We have constructed a small rocket weighing $m_0 = 3 \mathrm{kg}$, from which $70\%$ is fuel. The exhaust velocity is $u = 200 \mathrm{m\cdot s^{-1}}$ and the initial flow of the exhaust fumes is $R = 0,1 \mathrm{kg\cdot s^{-1}}$ and both these values remain constant during the flight. The rocket is equipped with stabilization elements, so it does not deviate from its desired trajectory. It has been launched from the rest position vertically. Assume that the friction force of the air is proportional to the velocity $F\_o = -bv$, where $b = 0,05 \mathrm{kg\cdot s^{-1}}$, $v$ is the velocity of the rocket and the sign minus means that the force exerts against the direction of the motion. What height above the ground level does the rocket fly in time $T = 25 \mathrm{s}$ from the engine startup?

We can find an unofficial interpretation that the red, blue and white colors on the Czech flag symbolize blood, sky (i.e. air) and purity. Find the position of the center of mass of the flag interpreted in this way, assuming that purity is massless. The aspect ratio is $3:2$ and the point where all three parts meet is located exactly in the middle. Look up the blood and air densities.

Bonus: Try to calculate the position of the center of mass of the Slovak flag as accurately as possible. You can use different approximations.

Close to the shore, the speed of sea waves is influenced by the presence of the sea bed. Assume that the speed of waves $v$ is a function of the gravity of Earth $g$ and the water depth $h$. We have $v = C g^\alpha h^\beta $. Using dimensional analysis, determine the speed of the waves as a function of the depth. Constant $C$ is dimensionless, and cannot be determined using this method.

Besides the speed of the waves, swimming Jindra is also interested in the direction of incidence of the waves. Let's define a system of coordinates, where the water surface lies in the $xy$ plane. The shoreline follows the equation $y = 0$, the ocean lies in the $y > 0$ half-plane. The water depth $h$ is given as a function of distance from the shore $h = \gamma y$, where $\gamma = \const $. On the open ocean, where the speed of the waves is constant $c$ (not influenced by the depth), plane waves are propagating at incidence angle $\theta _0$ to the $x$ axis. Find a differential equation \[\begin{equation*} \der {y}{x} = \f {f}{y} \end {equation*}\] describing the shape of the wavefront close to the shore, but do not attempt to solve it, it is far from trivial. Calculate the incidence angle of the wavefront at the shoreline.

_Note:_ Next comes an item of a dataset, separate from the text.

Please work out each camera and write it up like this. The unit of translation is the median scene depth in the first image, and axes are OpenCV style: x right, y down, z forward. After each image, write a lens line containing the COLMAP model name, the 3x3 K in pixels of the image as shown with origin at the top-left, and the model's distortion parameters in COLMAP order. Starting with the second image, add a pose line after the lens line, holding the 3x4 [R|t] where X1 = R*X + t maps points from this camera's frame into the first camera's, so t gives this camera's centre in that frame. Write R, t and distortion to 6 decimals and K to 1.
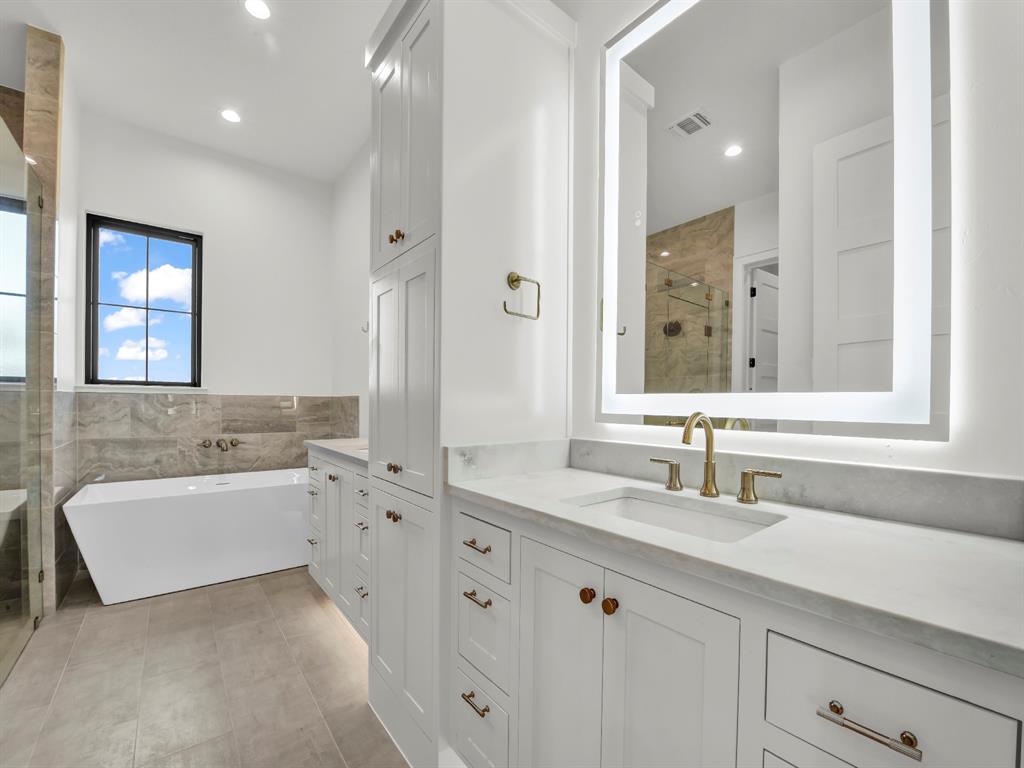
lens RADIAL K [[425.6, 0, 506.3], [0, 425.6, 408.7], [0, 0, 1]] dist [-0.016082, -0.001708]
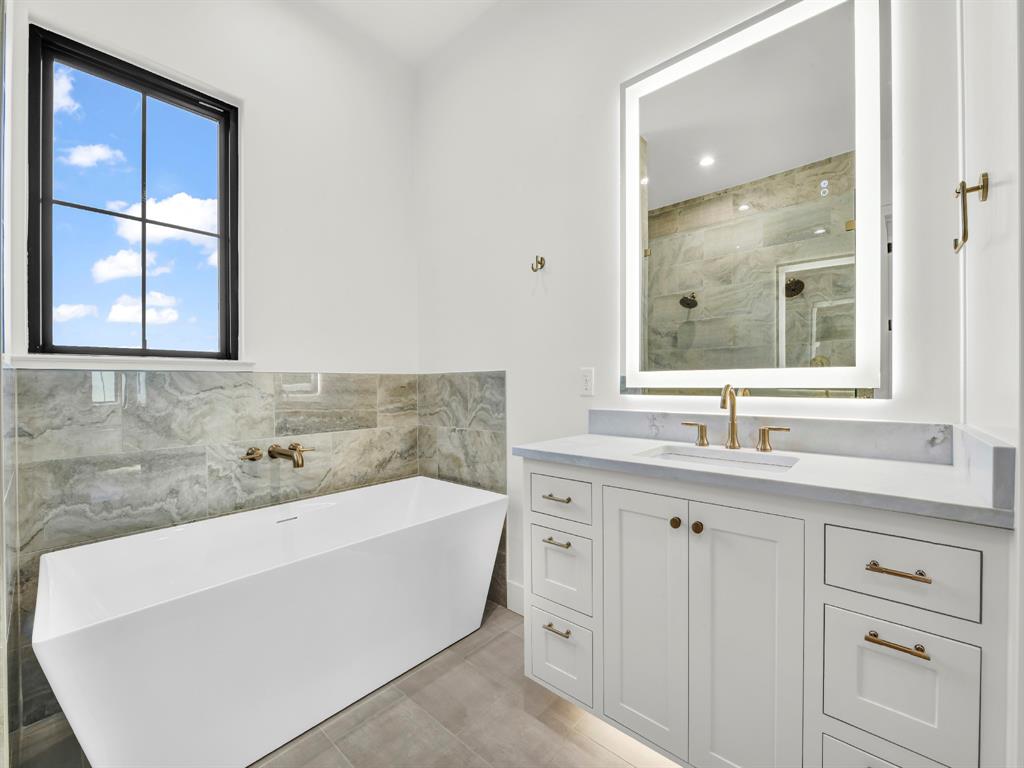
lens RADIAL K [[425.6, 0, 512.0], [0, 425.6, 385.1], [0, 0, 1]] dist [-0.016082, -0.001708]
pose [[0.987472, -0.024059, 0.155952, -0.468953], [0.025354, 0.999659, -0.006315, -0.001963], [-0.155747, 0.010190, 0.987744, 0.378056]]
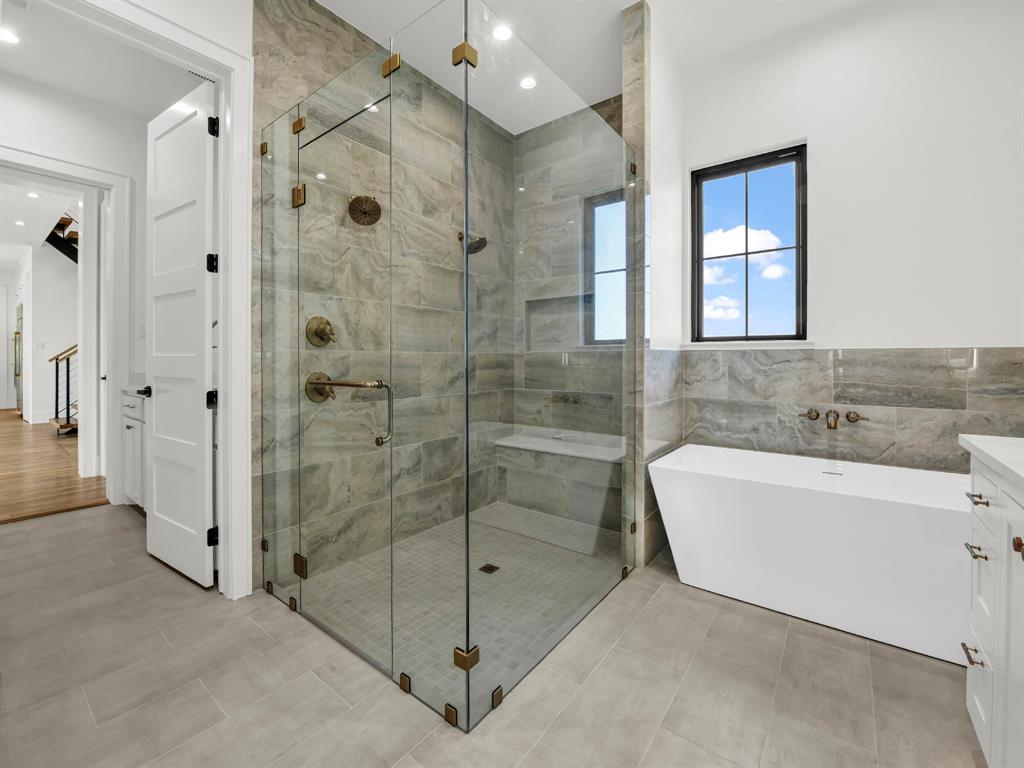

Bonus: Solve the differential equation and find the shape of the wavefront close to the shore.

What would be the coefficient of static friction between the body and the surface if we considered a model in which there were wedges with a vertex angle $\alpha $ and a height $d$ on the surface of both bodies? Try to compare your results with real coefficients of friction.

We will model the oscillations in the molecule of carbon dioxide. Carbon dioxide is a linear molecule, where carbon is placed in between the two oxygen atoms, with all three atoms lying on the same line. We will only consider oscillations along this line. Assume that the small displacements can be modelled by two springs, both with the spring constant $k$, each connecting the carbon atom to one of the oxygen atoms. Let mass of the carbon atom be $M$, and mass of the oxygen atom $m$.

Construct the set of equations describing the forces acting on the atoms for small displacements along the axis of the molecule. The molecule is symmetric under the exchange of certain atoms. Express this symmetry as a matrix acting on a vector of displacements, which you also need to define. Furthermore, determine the eigenvectors and eigenvalues of this symmetry matrix. The symmetry of the molecule is not complete – explain which degrees of freedom are not taken into account in this symmetry.

Continue by constructing a matrix equation describing the oscillations of the system. By introduction of the eigenvectors of the symmetry matrix, which are extended so that they include the degrees of freedom not constrained by the symmetry, determine the normal modes of the system. Determine frequency of these normal modes and sketch the directions of motion. What other modes could be present (still only consider motion along the axis of the molecule)? If there are any other modes you can think of, determine their frequency and direction.